Joe’s history with Miles was the key to the operation. It would only be a matter of time before word reached the American that his old sparring partner had settled in town. As soon as that happened, Miles wouldn’t be able to resist the challenge of renewing their acquaintance.

“Look at it this way,” Waterfield had told his colleagues in one of several pre-departure brainstorms at Vauxhall Cross. “If Miles thinks Joe’s come to Shanghai to try to win back Isabella, he’ll see that as a challenge. If he thinks he’s working undercover at Quayler, he’ll want a piece of that action.”
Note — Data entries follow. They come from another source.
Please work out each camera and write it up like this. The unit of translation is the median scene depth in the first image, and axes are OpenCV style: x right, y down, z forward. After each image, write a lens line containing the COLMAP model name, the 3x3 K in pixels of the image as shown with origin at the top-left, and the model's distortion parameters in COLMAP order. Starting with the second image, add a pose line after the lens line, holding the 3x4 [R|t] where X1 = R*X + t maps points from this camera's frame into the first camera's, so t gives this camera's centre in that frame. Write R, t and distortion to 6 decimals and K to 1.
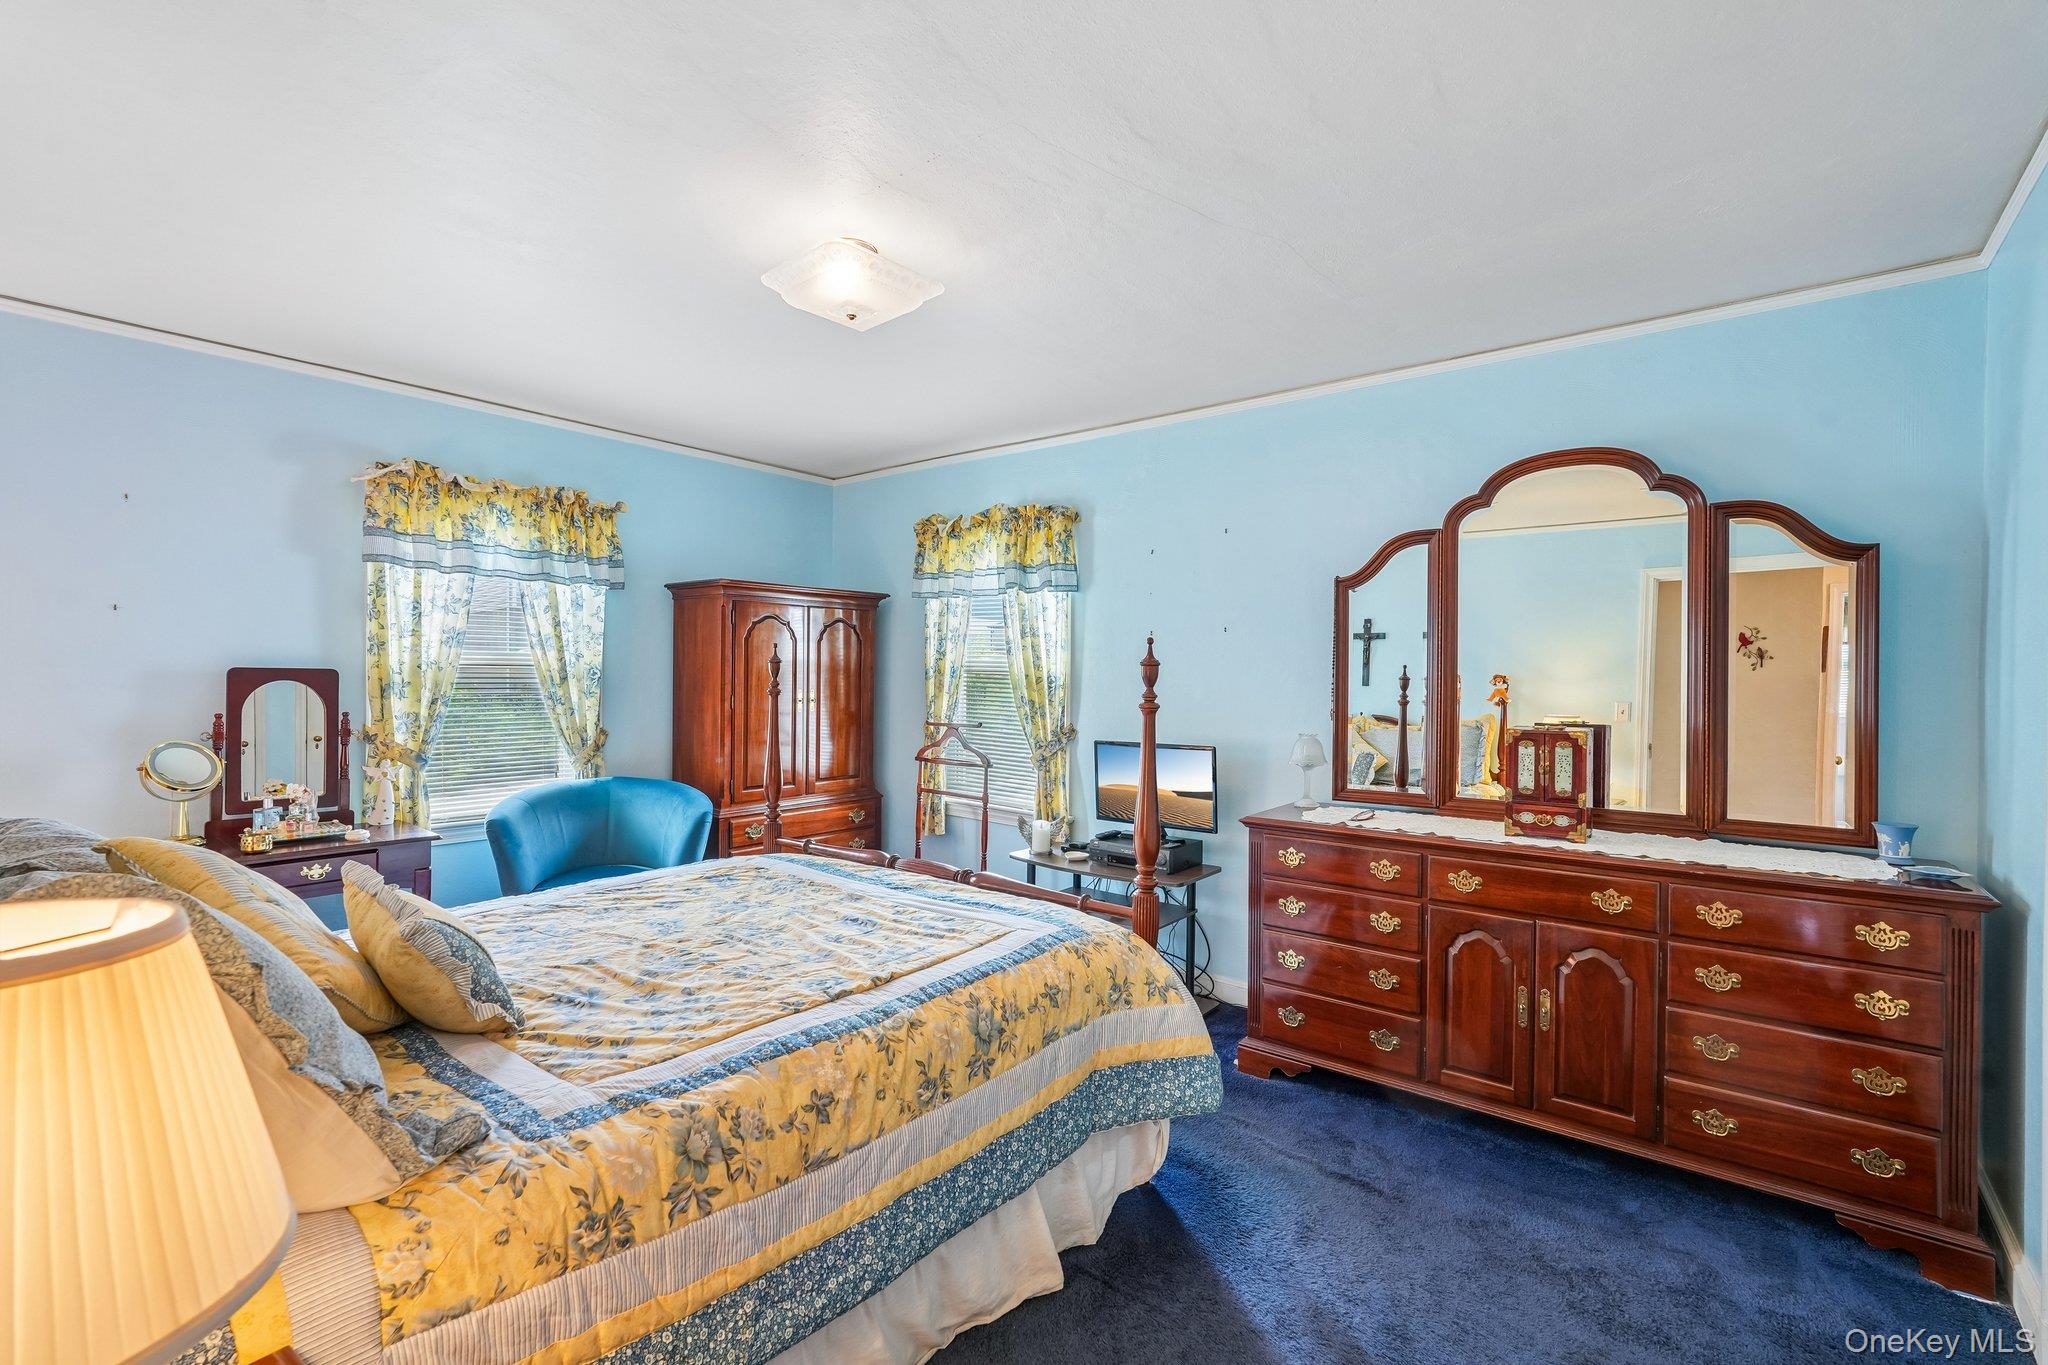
lens RADIAL K [[913.6, 0, 1025.2], [0, 913.6, 650.9], [0, 0, 1]] dist [-0.015538, 0.007435]
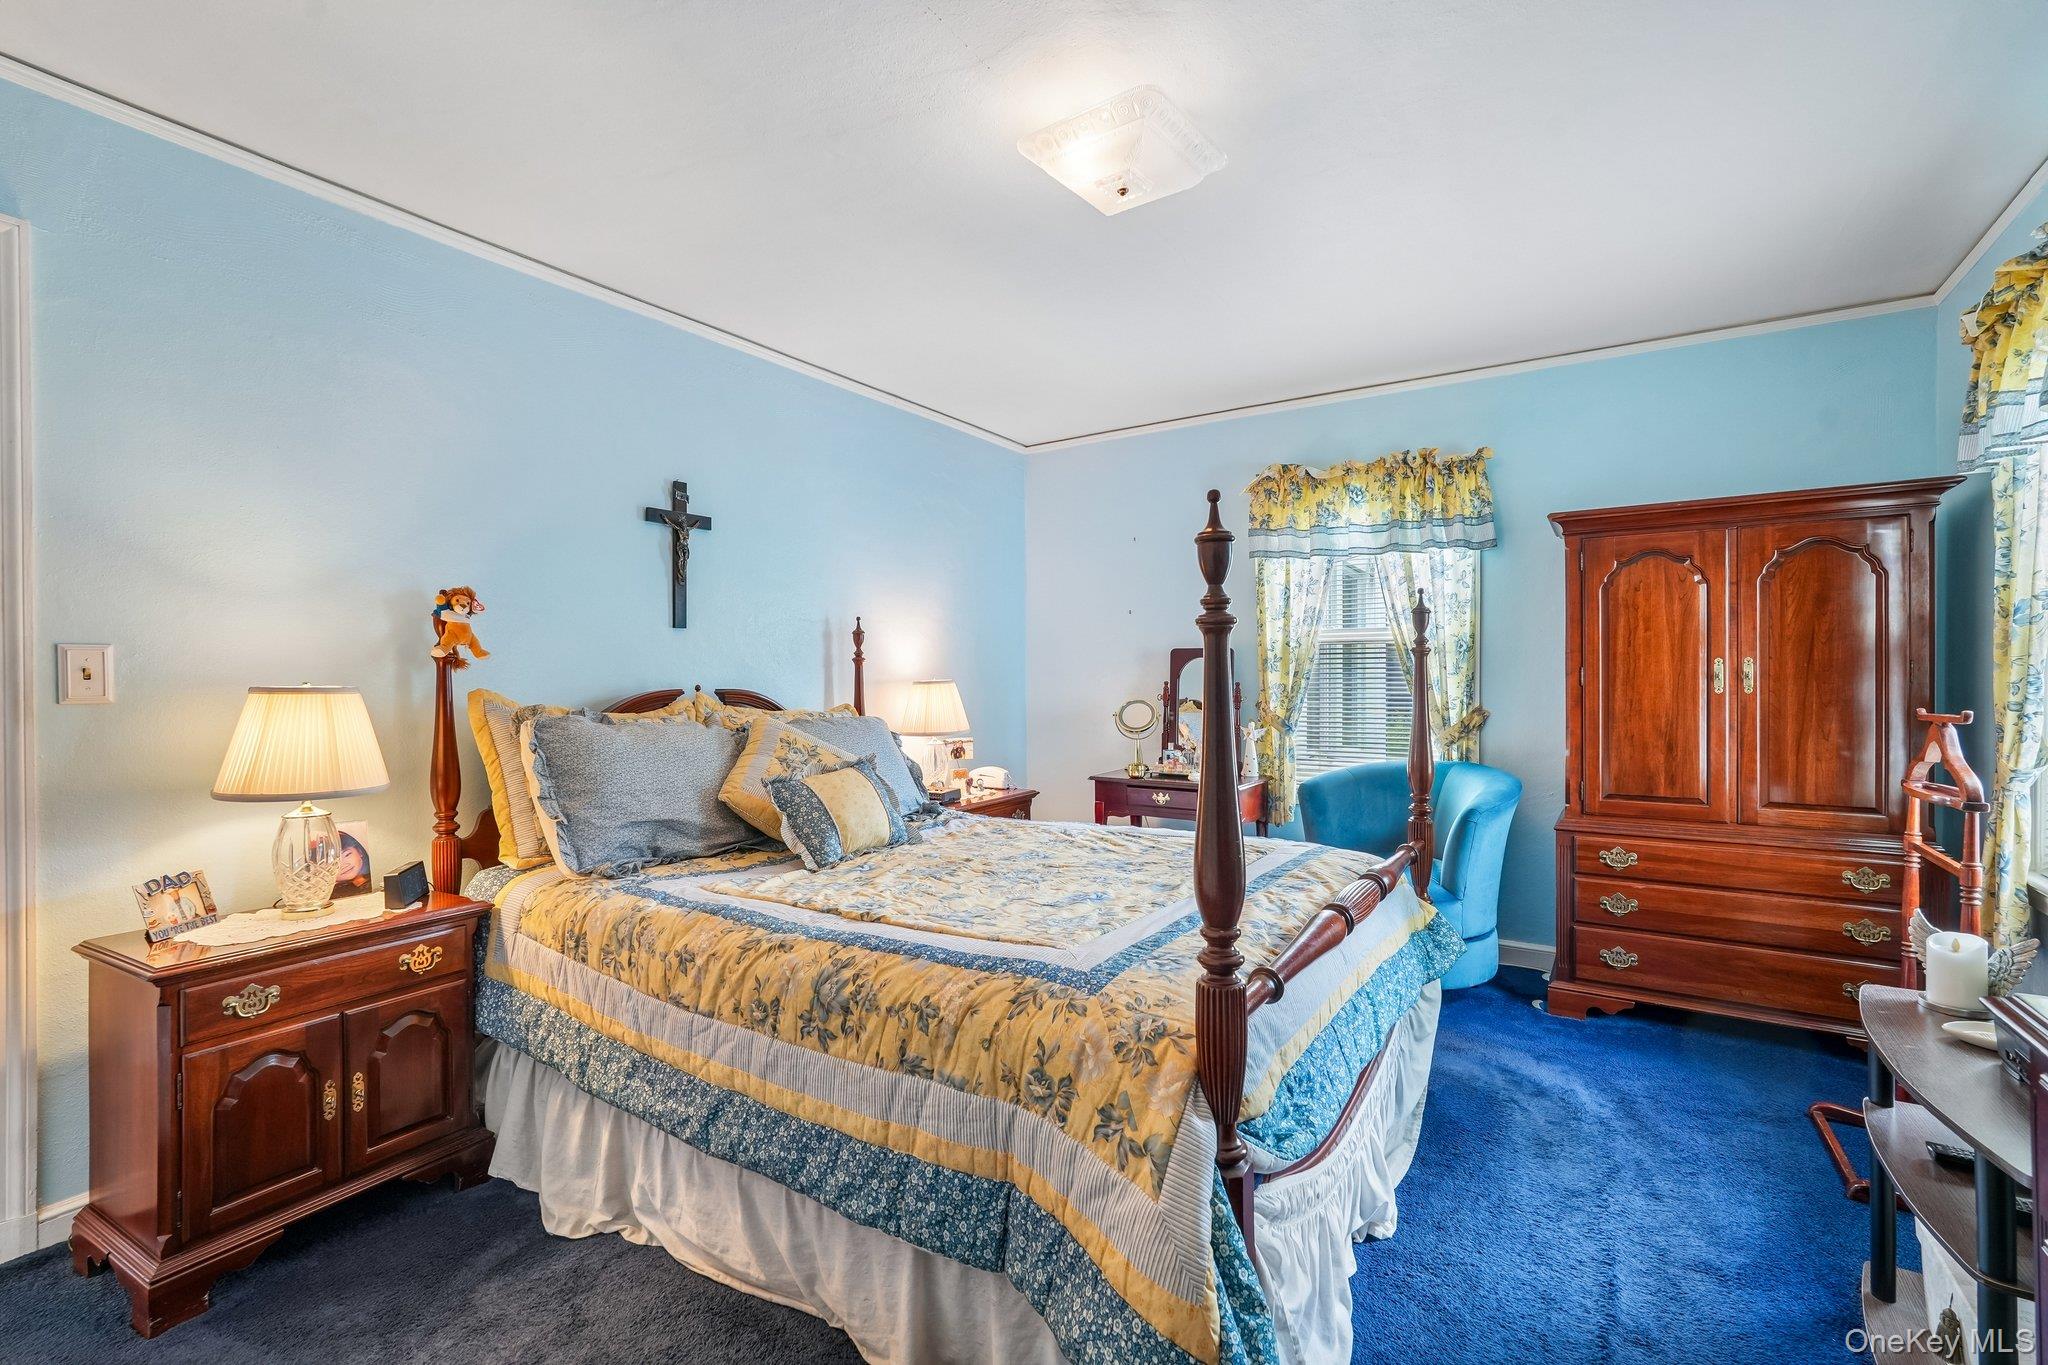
lens RADIAL K [[908.1, 0, 1022.1], [0, 908.1, 661.6], [0, 0, 1]] dist [-0.015525, 0.008806]
pose [[0.090131, -0.032379, -0.995403, 0.610768], [0.025840, 0.999211, -0.030163, 0.091509], [0.995595, -0.023003, 0.090896, 0.800752]]
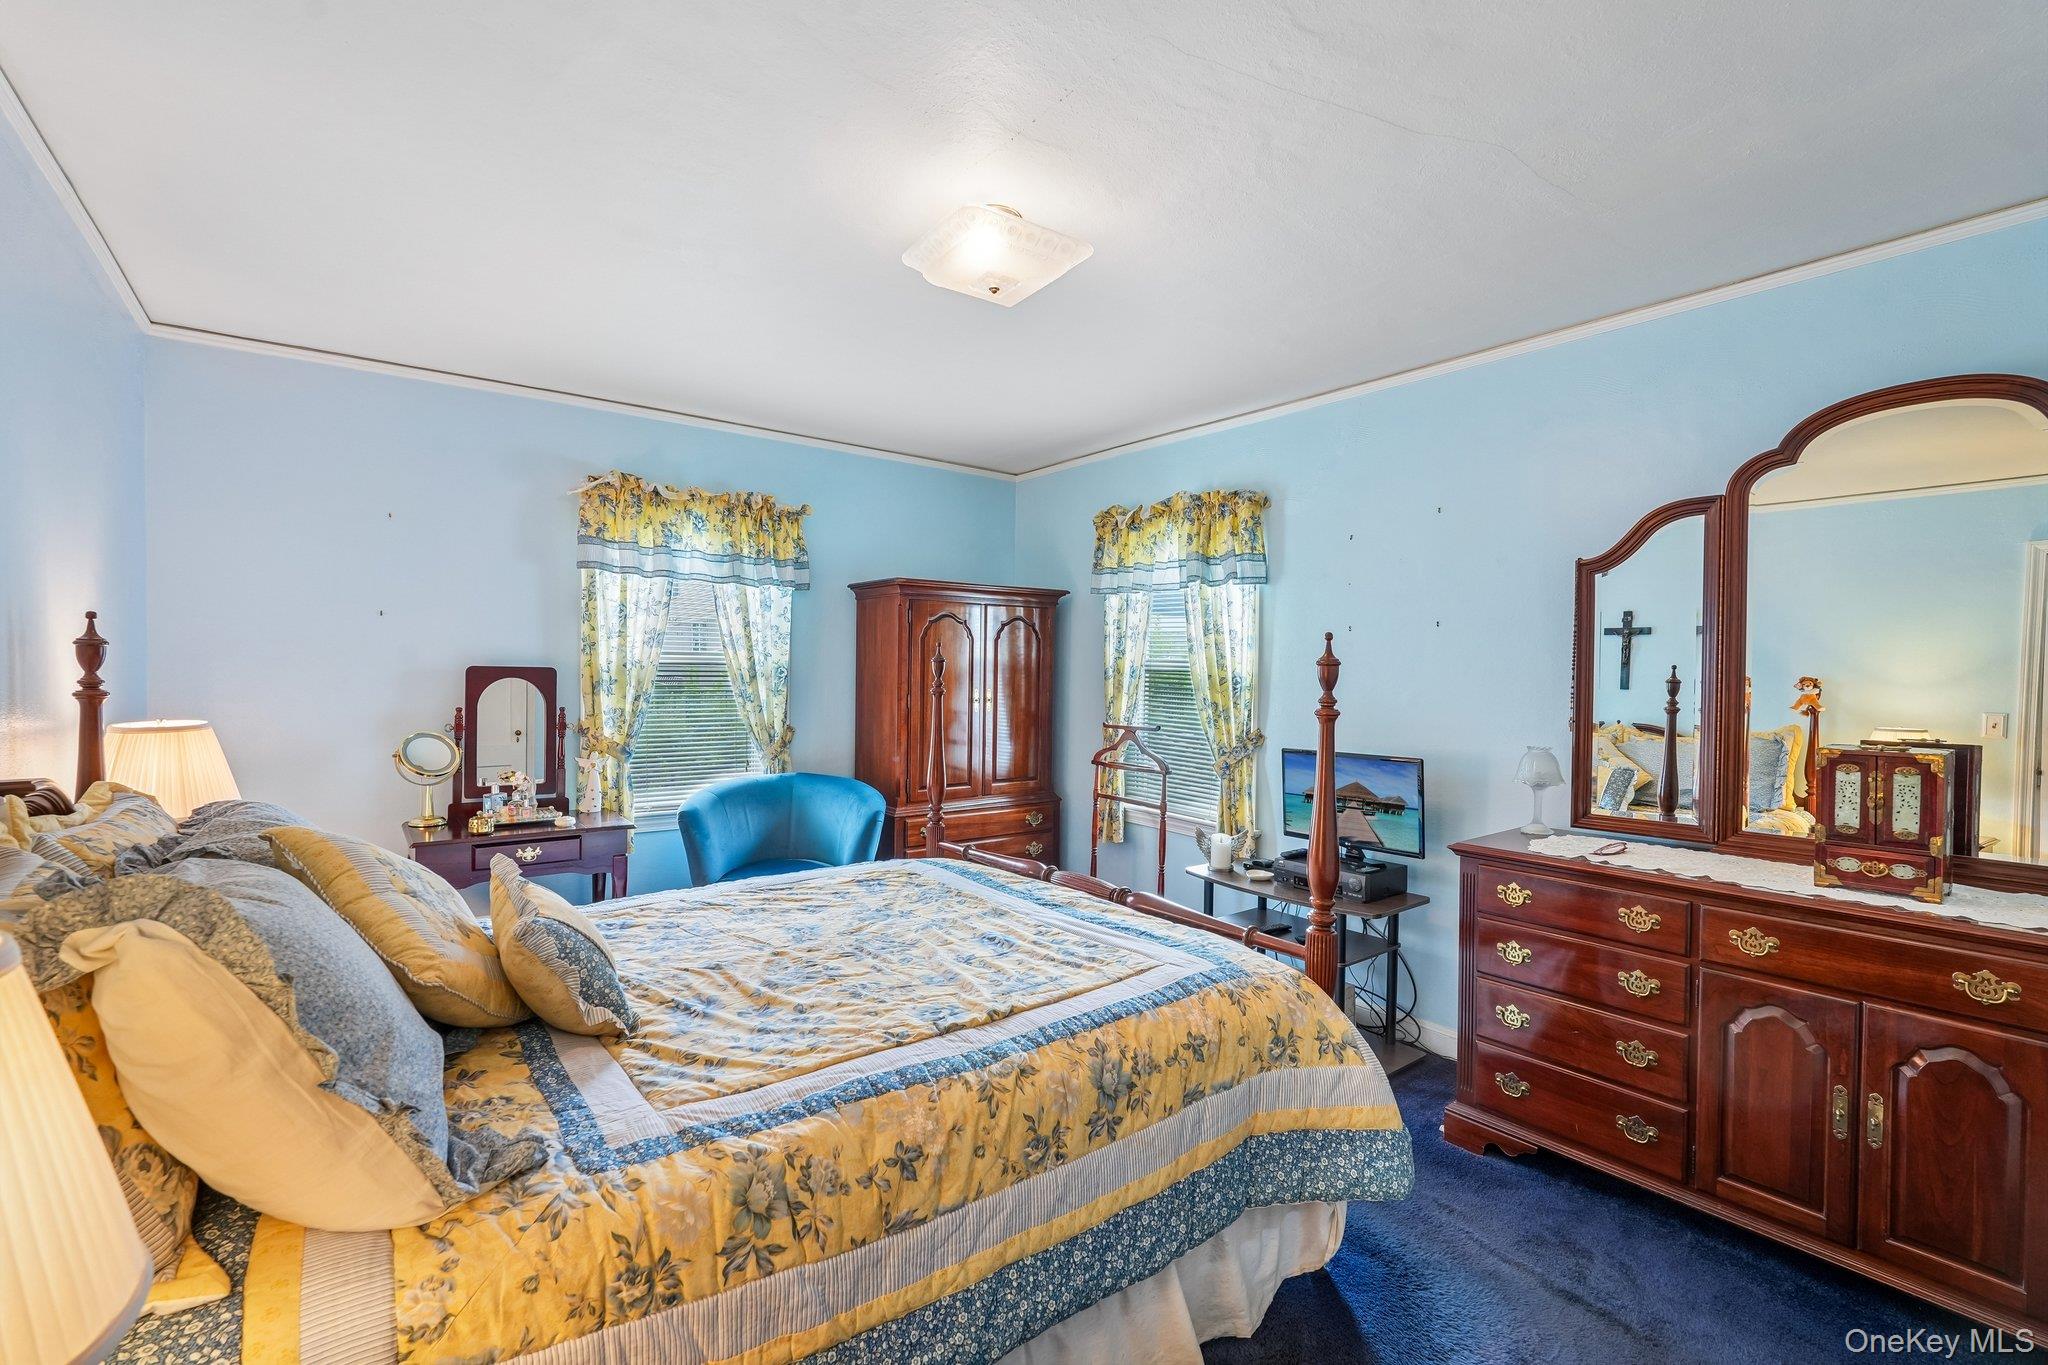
lens RADIAL K [[908.1, 0, 1022.1], [0, 908.1, 661.6], [0, 0, 1]] dist [-0.015525, 0.008806]
pose [[0.971898, 0.000507, -0.235402, 0.055640], [0.002583, 0.999914, 0.012821, 0.000553], [0.235388, -0.013068, 0.971814, 0.102793]]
“Exactly,” Joe added, warming to the theme. “And if he really believes that I’ve suffered a crisis of conscience over Iraq, he’ll enjoy trying to shred my arguments. If there’s one thing Miles Coolidge hates, it’s smug Limeys.”

They were right, of course. Their reading of Miles’s psychology was spot-on. No other British spy had the potential to get as close to Coolidge as quickly and as effectively as Joe. Nevertheless, it concerned me that Joe seemed to be in denial both about the implications of what he was doing and the nature of his own feelings. However hard he tried to make it look as though he was going to Shanghai purely out of loyalty to the firm, it was obvious that a far deeper, more personal impulse was in play.